Based on the financial analyses, FunSoft appears to be less favorable due to its longer payback period relative to its life cycle and marginal ROI. SoftComm's higher initial investment and maintenance costs outweigh the direct savings over five years. However, potential sales increases and strategic advantages might offset these findings. Therefore, I recommend further exploration of non-financial benefits like enhanced scalability or customer satisfaction. If the primary goal is quick financial recoverability, neither option strongly outperforms the other within the five-year window. A comprehensive evaluation integrating projected sales growth, strategic benefits, and risk considerations should guide the final decision.

Conclusion

Choosing an appropriate project lifecycle model depends heavily on project characteristics. The Waterfall model offers structure suited for projects with fixed requirements, while the Iterative model provides flexibility beneficial in dynamic environments like software development. Financial decision-making regarding software investment requires careful analysis using tools such as breakeven, ROI, and NPV, adjusted through a rational discount rate.

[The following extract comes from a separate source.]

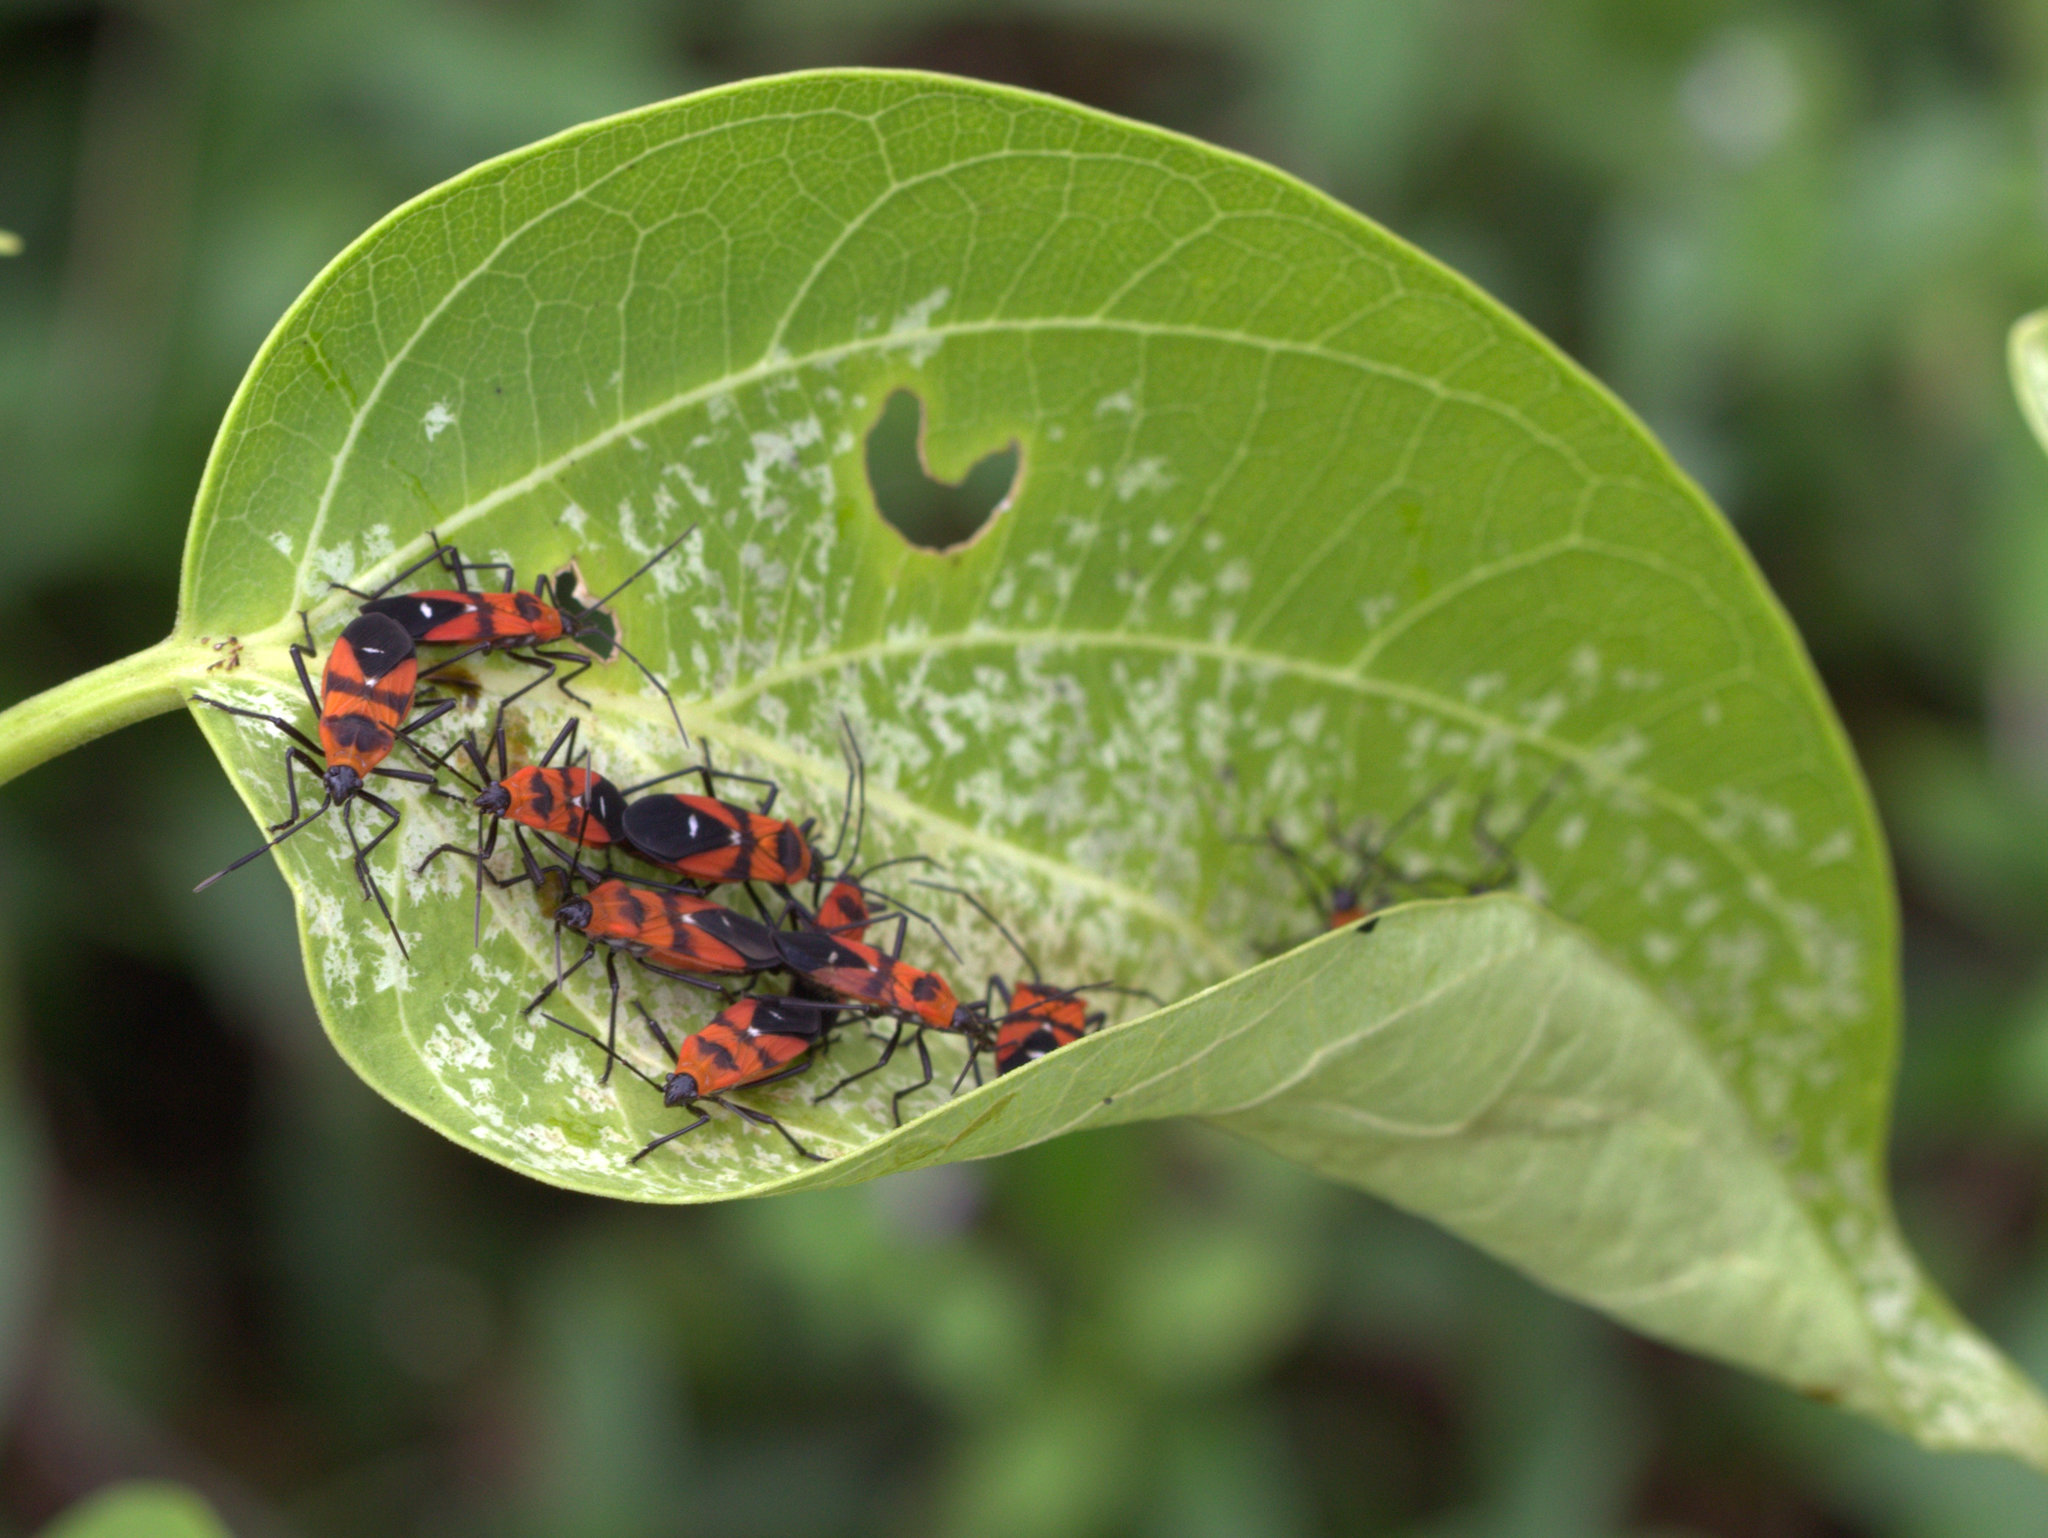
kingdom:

Ultimately, balancing technical project management considerations with financial analysis can lead to optimal decision-making.

References

  • Boehm, B. (1988). A spiral model of software development and enhancement. Computer, 21(5), 61-72.
  • Brealey, R. A., Myers, S. C., & Allen, F. (2014). Principles of Corporate Finance (11th ed.). McGraw-Hill Education.
  • Larman, C., & Basili, V. R. (2003). Iterative and incremental development: A brief history. IEEE Computer, 36(6), 47-56.
  • Royce, W. W. (1970). Managing the development of large software systems. Proceedings of IEEE WESCON, 26(8), 1-9.
  • Boehm, B. W. (1988). A spiral model of software development and enhancement. Computer, 21(5), 61–72.
  • Boehm, B. W. (1988). Software risk management. IEEE Software, 5(3), 32-41.
  • Standish Group. (2015). Chaos Report. Retrieved from https://www.standishgroup.com
  • Kerzner, H. (2017). Project Management: A Systems Approach to Planning, Scheduling, and Controlling. Wiley.
  • PMI. (2017). A Guide to the Project Management Body of Knowledge (PMBOK® Guide). Project Management Institute.
  • Schwalbe, K. (2015). Information Technology Project Management (8th ed.). Cengage Learning.